Physician consolidation went on in Milwaukee around 2008, and independent multispecialty practices started rapidly becoming affiliated with health systems. We picked up some practices during that time, and we ended up with a group of multispecialty physicians based in the community that was of equal size to the joint venture. To be effective in the strategy of aligning healthcare, aligning with the community and the academic medical group and hospitals, we had to get the platform uniform — we couldn't have multiple physician platforms. So, we agreed to put together a jointly governed practice partnership. Implementation is going very well, we are on track to finalize it July 1 but we're running the implementation as one group.

Q: In a Journal Sentinel article, William Petasnick, former CEO of Froedtert, said you have "a track record of getting people to work together." How would you say you developed that skill and why is it useful in the healthcare field?

CJ: My first real leadership position in healthcare was when I was promoted to CFO of a health plan when I was 27 years old. People who worked for me knew far more about their job than I did, and I had to rely on them to guide their departments. I learned that I have to manage by influence as opposed to manage by authority because I had no technical knowledge on what they did. I could be their leader, not person who told them what to do. It taught me you need to lead by influence and not by authority. As I got more involved in the academic medical center and physician leaders, you become aware that's the only way you lead. I learned it early on in the game — to be a leader that tried to get things done by not telling people what to do but expecting them to do it. That has worked for me in terms of a leadership philosophy. I realized along the way as I grew in leadership roles, I can't possibly have all the right answers. So, it's better to put smart people around you and listen to them. Leadership will be better if you listen to folks around you. Listen to physicians and staff, get great insight from them. Have the humility to know you can't possibly have all the right answers.

Q: What do you find yourself spending the most time on as CEO?

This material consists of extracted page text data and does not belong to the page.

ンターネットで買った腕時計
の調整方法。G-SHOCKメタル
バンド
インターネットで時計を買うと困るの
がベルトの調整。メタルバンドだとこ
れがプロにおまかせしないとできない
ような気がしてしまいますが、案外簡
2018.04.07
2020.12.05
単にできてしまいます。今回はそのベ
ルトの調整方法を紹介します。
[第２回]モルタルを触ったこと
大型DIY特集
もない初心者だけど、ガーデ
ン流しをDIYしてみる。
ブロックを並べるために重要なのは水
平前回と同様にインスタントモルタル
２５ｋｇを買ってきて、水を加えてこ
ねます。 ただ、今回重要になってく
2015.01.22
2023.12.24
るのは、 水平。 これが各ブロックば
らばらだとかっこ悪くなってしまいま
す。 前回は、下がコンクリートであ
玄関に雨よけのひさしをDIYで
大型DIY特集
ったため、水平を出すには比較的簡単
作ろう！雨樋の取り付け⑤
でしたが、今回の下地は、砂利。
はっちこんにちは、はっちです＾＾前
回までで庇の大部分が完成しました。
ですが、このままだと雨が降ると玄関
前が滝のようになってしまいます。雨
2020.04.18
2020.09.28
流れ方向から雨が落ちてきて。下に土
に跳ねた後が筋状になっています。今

CJ: Overall, it is communication — all types of communication, not always formal communication, but a lot of the time it's thinking about how to communicate, be it with the board, the executive team or staff members. Especially in a health system like Froedtert is, there are multiple communities which require multiple conversations with different points of view. I spend an awful amount of time internal and external communication. For example, I'm the chair of the board for Quality Health Solutions. The board is made up of CEOs of organizations in eastern Wisconsin, and we might not all have the same opinion. It takes communication to continue to drive what we do.